Video driven traffic modelling
- Authors: Zhou, Hailing , Creighton, Douglas , Wei, Lei , Gao, David , Nahavandi, Saeid
- Date: 2013
- Type: Text , Conference paper
- Relation: 2013 IEEE/ASME International Conference on Advanced Intelligent Mechatronics: Mechatronics for Human Wellbeing, AIM 2013 p. 506-511
- Full Text: false
- Reviewed:
- Description: We propose Video Driven Traffic Modelling (VDTM) for accurate simulation of real-world traffic behaviours with detailed information and low-cost model development and maintenance. Computer vision techniques are employed to estimate traffic parameters. These parameters are used to build and update a traffic system model. The model is simulated using the Paramics traffic simulation platform.
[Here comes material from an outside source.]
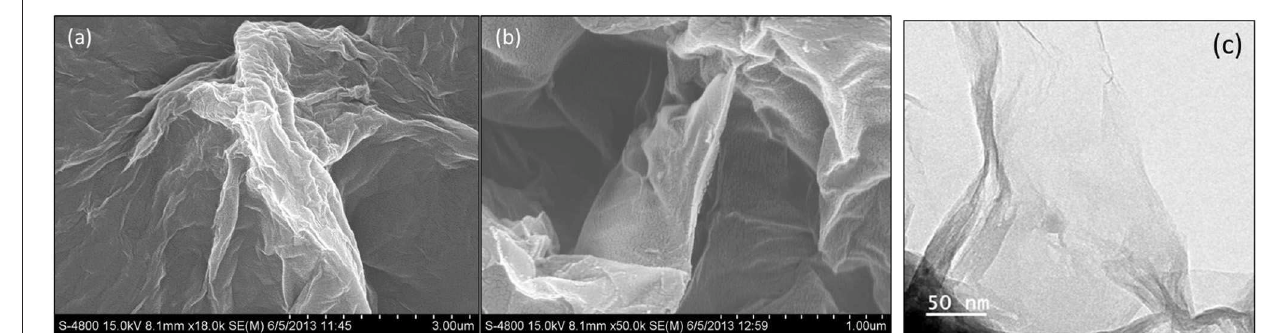
FIGURE 2 | FE-SEM image of (a) GO and (b) rGO, and (c) TEM image of GO.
Based on the simulation techniques, effects of traffic interventions can be evaluated in order to achieve better decision makings for traffic management authorities. In this paper, traffic parameters such as vehicle types, times of starting trips and corresponding origin-destinations are extracted from a video. A road network is manually defined according to the traffic composition in the video, and individual vehicles associated with extracted properties are modelled and simulated within the defined road network using Paramics. VDTM has widespread potential applications in supporting traffic decision-makings. To demonstrate the effectiveness, we apply it in optimizing a traffic signal control system, which adaptively adjusts green times of signals at an intersection to reduce traffic congestion.
- Description: E1